Arcturus se tourna vers lui, arborant son visage le plus affable.

— M. Malefoy, vous savez que je ne suis pas un homme très moral. Pas moral du tout, aux dires de certains. Mais j'aimerais tout de même avoir la réponse à cette question : l'homme à qui appartient ce sperme est-il au courant de ce que vous voulez en faire ?

Malefoy se leva brusquement, envoyant du même geste une fiole se fracasser sur le sol. Peu impressionné, Arcturus se contenta de hausser un sourcil et de regarder le liquide transparent se répandre entre les dalles de son laboratoire. Au moins, il ne s'agissait pas du venin d'Acromentule.

— Vous ne savez rien ! hurla Malefoy, soudain empli de fureur. C'est… ça m'a été donné. Il me l'a donné de son plein gré ! J'en fais ce que je veux à présent !

— Calmez-vous, M. Malefoy, intima Arcturus, avec un geste apaisant de la main. Je comprends.

Drago Malefoy se détourna et se mit à faire les cent pas, les mains serrées dans son dos, cherchant visiblement à contenir sa colère. Il lui fallut plus d'une minute pour se recomposer une expression neutre.

— Si je vous ai choisi vous, un ancien Mangemort, c'est justement pour ne pas subir de questions indiscrètes. Je croyais que nous avions déjà établi les règles.

— Bien sûr, bien sûr, approuva Fawkes.

Il considéra le sorcier devant lui.
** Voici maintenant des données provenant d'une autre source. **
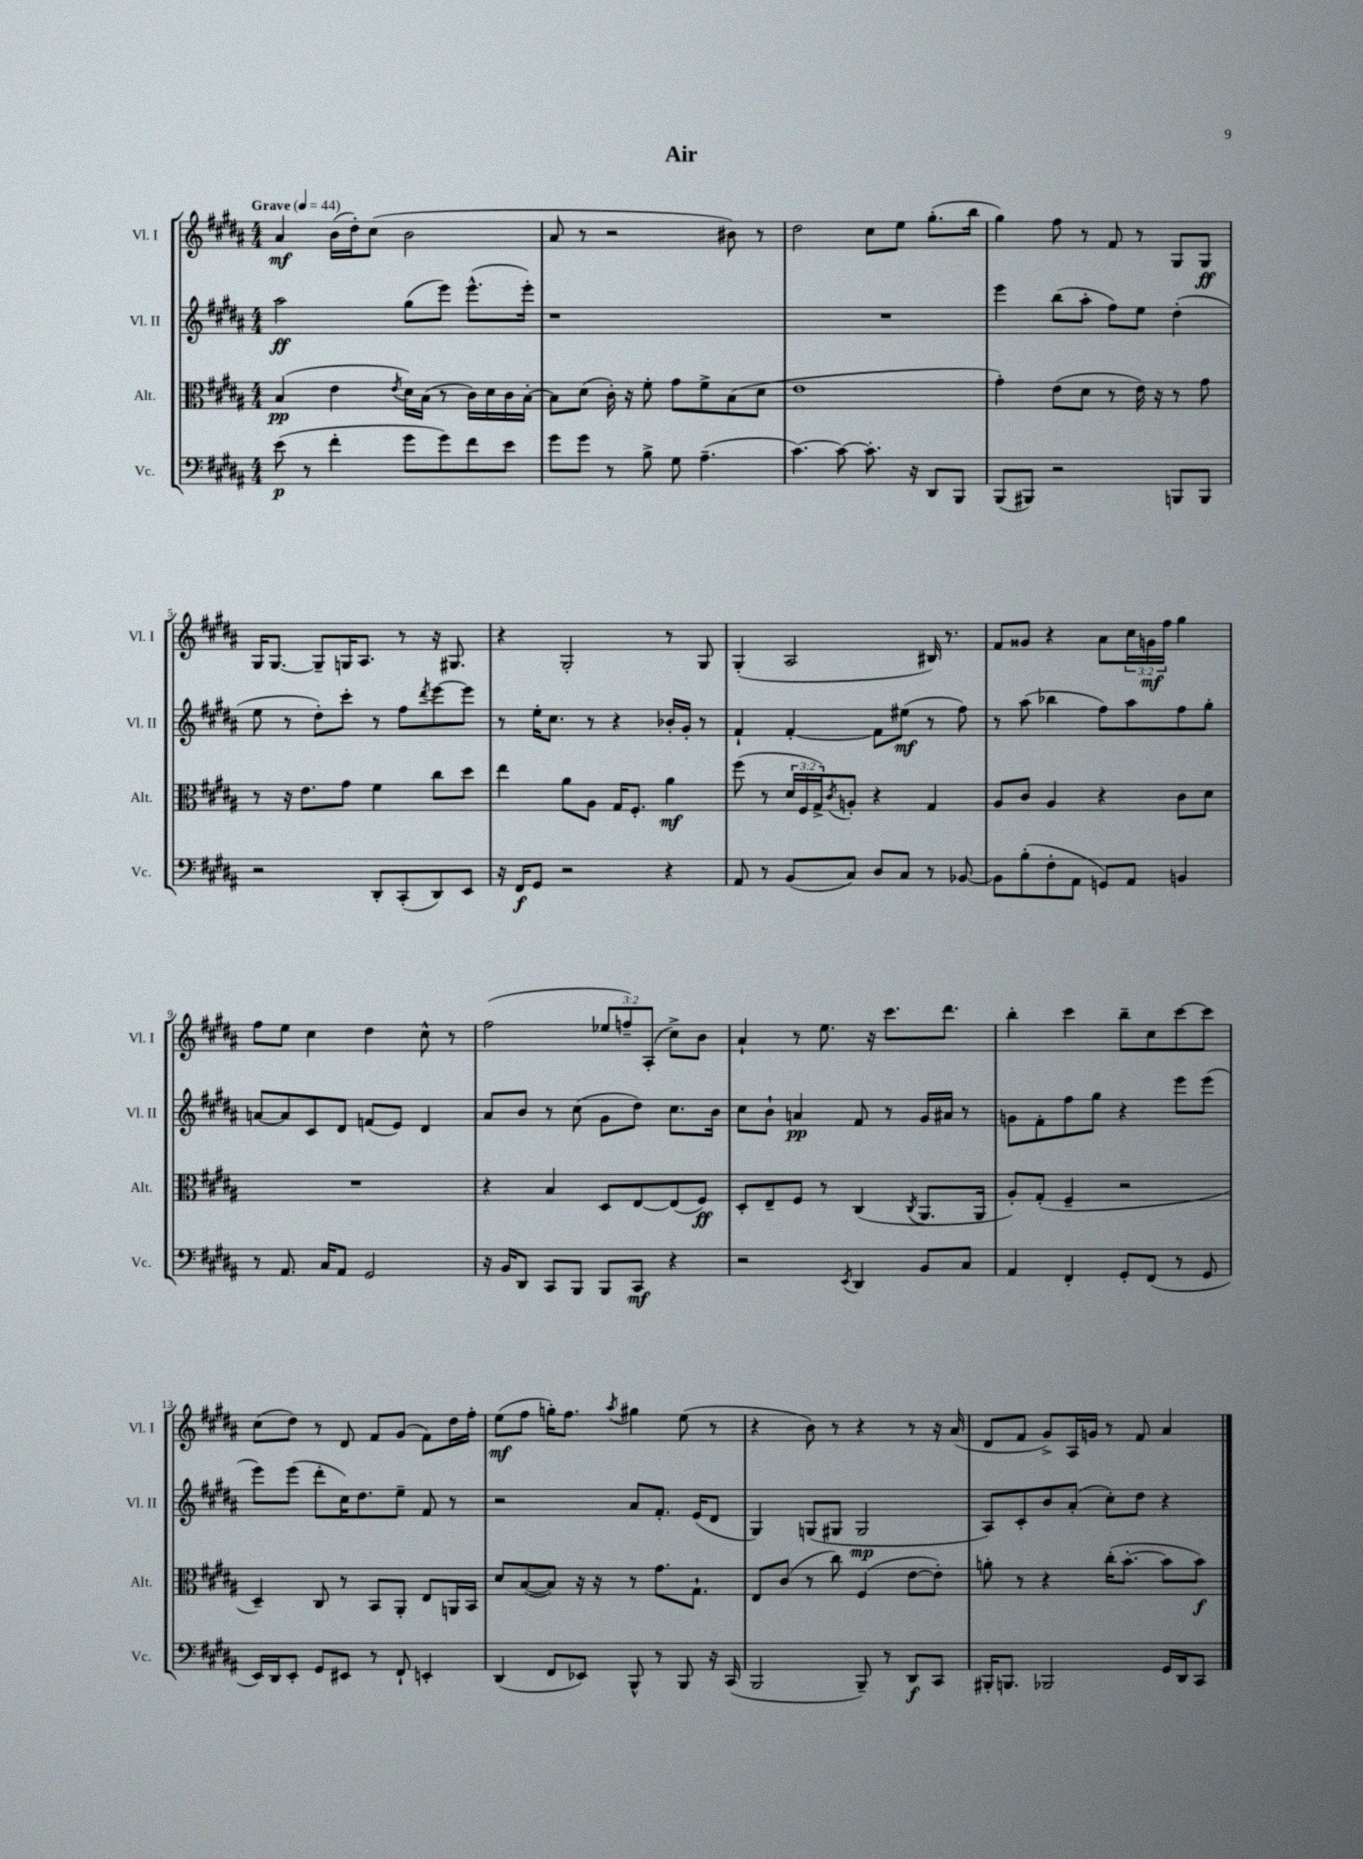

**kern	**dynam	**kern	**dynam	**kern	**dynam	**kern	**dynam
*part4	*part4	*part3	*part3	*part2	*part2	*part1	*part1
*staff4	*staff4	*staff3	*staff3	*staff2	*staff2	*staff1	*staff1
*I"Vc.	*	*I"Alt.	*	*I"Vl. II	*	*I"Vl. I	*
*I'Vc.	*	*I'Alt.	*	*I'Vl. II	*	*I'Vl. I	*
*clefF4	*	*clefC3	*	*clefG2	*	*clefG2	*
*k[f#c#g#d#a#]	*	*k[f#c#g#d#a#]	*	*k[f#c#g#d#a#]	*	*k[f#c#g#d#a#]	*
*M4/4	*	*M4/4	*	*M4/4	*	*M4/4	*
*MM44	*	*MM44	*	*MM44	*	*MM44	*
=1	=1	=1	=1	=1	=1	=1	=1
!	!	!	!	!	!	!LO:TX:a:B:t=Grave	!
(8e\	p	(4B/	pp	2aa#\	ff	4a#/	mf
8r	.	.	.	.	.	.	.
4f#'\	.	4e\	.	.	.	(16b\LL	.
.	.	.	.	.	.	16dd#'\J)	.
.	.	.	.	.	.	(8cc#\J	.
.	.	8qe/	.	.	.	.	.
8g#\L	.	16d#\LL)	.	(8gg#\L	.	2b\	.
.	.	(16B\JJ	.	.	.	.	.
8g#\)	.	8r	.	8eee\J)	.	.	.
8f#\	.	16c#\LL)	.	(8.eee^^\L	.	.	.
.	.	16d#\	.	.	.	.	.
8e\J	.	16c#\	.	.	.	.	.
.	.	[16B'\JJ	.	16eee'\Jk)	.	.	.
=2	=2	=2	=2	=2	=2	=2	=2
8g#\L	.	8B\L]	.	1r	.	8a#/	.
8g#\J	.	(8d#\J	.	.	.	8r	.
8r	.	16c#'\)	.	.	.	2r	.
.	.	16r	.	.	.	.	.
8B^\	.	8f#'\	.	.	.	.	.
8G#\	.	8g#\L	.	.	.	.	.
(4.A#~\	.	8f#^\	.	.	.	.	.
.	.	(8B\	.	.	.	8b#X\)	.
.	.	8d#\J	.	.	.	8r	.
=3	=3	=3	=3	=3	=3	=3	=3
[4.c#\)	.	1e	.	1r	.	2dd#\	.
8c#\_	.	.	.	.	.	.	.
8.c#'\]	.	.	.	.	.	8cc#\L	.
.	.	.	.	.	.	8ee\J	.
16r	.	.	.	.	.	.	.
8DD#/L	.	.	.	.	.	(8.gg#'\L	.
8BBB/J	.	.	.	.	.	.	.
.	.	.	.	.	.	16bb\Jk	.
=4	=4	=4	=4	=4	=4	=4	=4
(8BBB/L	.	4g#'\)	.	4eee\	.	4gg#\)	.
8BBB#X/J)	.	.	.	.	.	.	.
2r	.	(8e\L	.	(8bb\L	.	8ff#\	.
.	.	8d#\J	.	8aa#'\J	.	8r	.
.	.	8r	.	8ff#\L)	.	8f#/	.
.	.	16e\)	.	8ee\J	.	8r	.
.	.	16r	.	.	.	.	.
8BBBn/L	.	8r	.	(4dd#'\	.	8G#/L	.
8BBB/J	.	8g#\	.	.	.	8G#/J	ff
!!LO:LB:g=z
=5	=5	=5	=5	=5	=5	=5	=5
2r	.	8r	.	8ee\	.	16G#/KL	.
.	.	.	.	.	.	[8.G#/J	.
.	.	16r	.	8r	.	.	.
.	.	8.e\L	.	.	.	.	.
.	.	.	.	8dd#'\L)	.	8G#~/L]	.
.	.	8g#\J	.	8ccc#'\J	.	16Gn/K	.
.	.	.	.	.	.	8.A#/J	.
8DD#'/L	.	4f#\	.	8r	.	.	.
(8CC#'/	.	.	.	8ff#\L	.	8r	.
.	.	.	.	8qddd#/	.	.	.
8DD#/)	.	8cc#\L	.	[8eee\	.	16r	.
.	.	.	.	.	.	8.G#X/	.
8EE/J	.	8dd#\J	.	8eee\J]	.	.	.
=6	=6	=6	=6	=6	=6	=6	=6
16r	.	4ee\	.	8r	.	4r	.
16FF#/KL	f	.	.	.	.	.	.
8GG#/J	.	.	.	16ee'\KL	.	.	.
.	.	.	.	8.cc#\J	.	.	.
2r	.	8a#\L	.	.	.	2G#'/	.
.	.	8A#\J	.	8r	.	.	.
.	.	16G#/KL	.	4r	.	.	.
.	.	8.F#'/J	.	.	.	.	.
4r	.	4a#\	mf	16b-X'/LL	.	8r	.
.	.	.	.	16g#'/JJ	.	.	.
.	.	.	.	8r	.	8G#/	.
=7	=7	=7	=7	=7	=7	=7	=7
8AA#/	.	(8ff#\	.	4f#`/	.	(4G#'/	.
8r	.	8r	.	.	.	.	.
(8BB/L	.	24d#/LL	.	[4f#'/	.	2A#/	.
.	.	24F#/	.	.	.	.	.
.	.	24G#^/J)	.	.	.	.	.
.	.	8qc#/	.	.	.	.	.
8C#/J)	.	8An'/J	.	.	.	.	.
8D#/L	.	4r	.	8f#\L]	.	.	.
8C#/J	.	.	.	(8ee#X\J	mf	.	.
8r	.	4G#/	.	8r	.	16B#X/)	.
.	.	.	.	.	.	8.r	.
[8BB-X/	.	.	.	8ff#\)	.	.	.
=8	=8	=8	=8	=8	=8	=8	=8
8BB-\L]	.	8A#/L	.	8r	.	8f#/L	.
(8B'\	.	8c#/J	.	(8aa#\	.	8g##X/J	.
8F#'\	.	4A#/	.	4bb-X\	.	4r	.
8AA#\J	.	.	.	.	.	.	.
8GGn/L)	.	4r	.	8ff#\L)	.	8a#\L	.
8AA#/J	.	.	.	8aa#\	.	24cc#\L	.
.	.	.	.	.	.	24gn\	mf
.	.	.	.	.	.	24ff#\JJ	.
4BBn/	.	8c#\L	.	8ff#\	.	4gg#\	.
.	.	8d#\J	.	8gg#'\J	.	.	.
!!LO:LB:g=z
=9	=9	=9	=9	=9	=9	=9	=9
8r	.	1r	.	[8an/L	.	8ff#\L	.
8.AA#/	.	.	.	8a/]	.	8ee\J	.
.	.	.	.	8c#/	.	4cc#\	.
16C#/KL	.	.	.	.	.	.	.
8AA#/J	.	.	.	8d#/J	.	.	.
2GG#/	.	.	.	(8fn/L	.	4dd#\	.
.	.	.	.	8e/J)	.	.	.
.	.	.	.	4d#/	.	8cc#^^\	.
.	.	.	.	.	.	8r	.
=10	=10	=10	=10	=10	=10	=10	=10
16r	.	4r	.	8a#/L	.	(2ff#\	.
16BB/KL	.	.	.	.	.	.	.
8DD#/J	.	.	.	8b/J	.	.	.
8CC#/L	.	4B/	.	8r	.	.	.
8BBB/J	.	.	.	(8cc#\	.	.	.
8BBB/L	.	8D#/L	.	8g#\L	.	12ee-X/L	.
.	.	.	.	.	.	12ffn~/)	.
8CC#/J	mf	[8E/	.	8dd#\J)	.	.	.
.	.	.	.	.	.	(12A#'/J	.
4r	.	(8E/]	.	8.cc#\L	.	8cc#^\L)	.
.	.	8F#/J)	ff	.	.	8b\J	.
.	.	.	.	16b\Jk	.	.	.
=11	=11	=11	=11	=11	=11	=11	=11
2r	.	8D#'/L	.	8cc#\L	.	4a#`/	.
.	.	8E~/	.	8b`\J	.	.	.
.	.	8F#/J	.	4an/	pp	8r	.
.	.	8r	.	.	.	8.ee\	.
8qEE/	.	.	.	.	.	.	.
4DD#/	.	(4C#/	.	8f#/	.	.	.
.	.	.	.	.	.	16r	.
.	.	.	.	8r	.	8.ccc#\L	.
.	.	8qC#/	.	.	.	.	.
8BB/L	.	8.AA#/L	.	16g#/LL	.	.	.
.	.	.	.	16a#X/JJ	.	8.ddd#\J	.
8C#/J	.	.	.	8r	.	.	.
.	.	16AA#/Jk	.	.	.	.	.
=12	=12	=12	=12	=12	=12	=12	=12
4AA#/	.	8A#'/L)	.	8gn\L	.	4bb'\	.
.	.	(8G#'/J	.	8f#'\	.	.	.
4FF#'/	.	4F#~/	.	8ff#\	.	4ccc#\	.
.	.	.	.	8gg#\J	.	.	.
8GG#'/L	.	2r	.	4r	.	8bb~\L	.
(8FF#/J	.	.	.	.	.	8cc#\	.
8r	.	.	.	8eee\L	.	[8ccc#\	.
8GG#/	.	.	.	(8eee\J	.	8ccc#\J]	.
!!LO:LB:g=z
=13	=13	=13	=13	=13	=13	=13	=13
16EE/LL)	.	4D#~/)	.	8eee\L)	.	(8cc#\L	.
16DD#/J	.	.	.	.	.	.	.
8EE'/J	.	.	.	(8eee\J	.	8dd#\J)	.
8GG#/L	.	8C#/	.	8ddd#'\L	.	8r	.
8EE#X/J	.	8r	.	16cc#\K)	.	8d#/	.
.	.	.	.	8.dd#\	.	.	.
8r	.	8BB/L	.	.	.	8f#/L	.
8FF#`/	.	8AA#'/J	.	8ee~\J	.	(8g#/J	.
4EEn'/	.	8E/L	.	8f#/	.	8f#\L)	.
.	.	16AAn/L	.	8r	.	16dd#\L	.
.	.	16BB/JJ	.	.	.	16ff#'\JJ	.
=14	=14	=14	=14	=14	=14	=14	=14
(4DD#/	.	8d#/L	.	2r	.	(8ee\L	mf
.	.	([8B/	.	.	.	8ff#\J	.
8FF#/L	.	8B/J])	.	.	.	16ggn'\KL)	.
.	.	.	.	.	.	8.ff#\J	.
8EE-X/J)	.	16r	.	.	.	.	.
.	.	16r	.	.	.	.	.
.	.	.	.	.	.	8qaa#/	.
8BBB^^/	.	8r	.	8a#/L	.	4gg#X\	.
8r	.	8.g#\L	.	8.f#'/J	.	.	.
8BBB/	.	.	.	.	.	(8ee\	.
.	.	8.G#`\J	.	(16e/KL	.	.	.
16r	.	.	.	8d#/J	.	8r	.
(16CC#/	.	.	.	.	.	.	.
=15	=15	=15	=15	=15	=15	=15	=15
2BBB/	.	8E/L	.	4G#/)	.	4r	.
.	.	(8c#/J	.	.	.	.	.
.	.	8r	.	(8Gn/L	.	8b\)	.
.	.	8cc#\)	.	8G#X/J	.	8r	.
8BBB~/)	.	(4F#/	.	2G#/	mp	4r	.
8r	.	.	.	.	.	.	.
8DD#/L	f	[8e\L	.	.	.	8r	.
8CC#/J	.	8e'\J])	.	.	.	16r	.
.	.	.	.	.	.	(16a#/	.
=16	=16	=16	=16	=16	=16	=16	=16
16BBB#X'/KL	.	8an'\	.	8A#/L)	.	8d#/L	.
8.BBBn/J	.	.	.	.	.	.	.
.	.	8r	.	8c#'/	.	8f#/J	.
2BBB-X/	.	4r	.	8b/	.	8g#^/L)	.
.	.	.	.	(8a#'/J	.	16A#/L	.
.	.	.	.	.	.	16gn/JJ	.
.	.	(16cc#'\KL	.	8cc#'\L)	.	8r	.
.	.	[8.b'\J	.	.	.	.	.
.	.	.	.	8dd#\J	.	8f#/	.
16GG#/LL	.	8b\L]	.	4r	.	4a#/	.
16DD#/J	.	.	.	.	.	.	.
8CC#/J	.	8b\J)	f	.	.	.	.
==	==	==	==	==	==	==	==
*-	*-	*-	*-	*-	*-	*-	*-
Apparemment, le sujet était délicat. Peut-être l'homme en question était mort pendant la guerre, ou qu'il avait rompu à cause de l'implication des Malefoy avec le Seigneur des Ténèbres. Ou les deux.

— Y a-t-il un risque pour que le propriétaire de la semence ou un de ses proches viennent interférer avec le processus ?

— Aucun risque, répondit brusquement Malefoy.

Dans ses yeux, Fawkes entraperçut un éclat de tristesse, aussitôt remplacé par cette même colère brûlante. La magie s'échappait de lui dans des vagues désordonnées, heureusement trop faibles pour provoquer des dégâts. Cependant, il jugea plus sage d'abandonner le sujet. Après tout, Malefoy était un ancien Mangemort, aguerri à la magie noire, et il n'avait pas envie de se prendre un sort dans les dents.

— Pour ce qui est de porter le bébé vous-même…

— J'y tiens absolument, coupa Drago.

— J'avais compris. Mais ce sera la partie la plus délicate du processus. Vous risquez de souffrir atrocement. Vous risquez même de mourir.

Fawkes eut un petit rire.

— Nous autres, hommes, ne sommes pas vraiment faits pour ça, plaisanta-t-il.

Malefoy n'avait pas cillé, ni souri, mais Arcturus ne s'en formalisa pas. Il avait l'habitude des clients difficiles.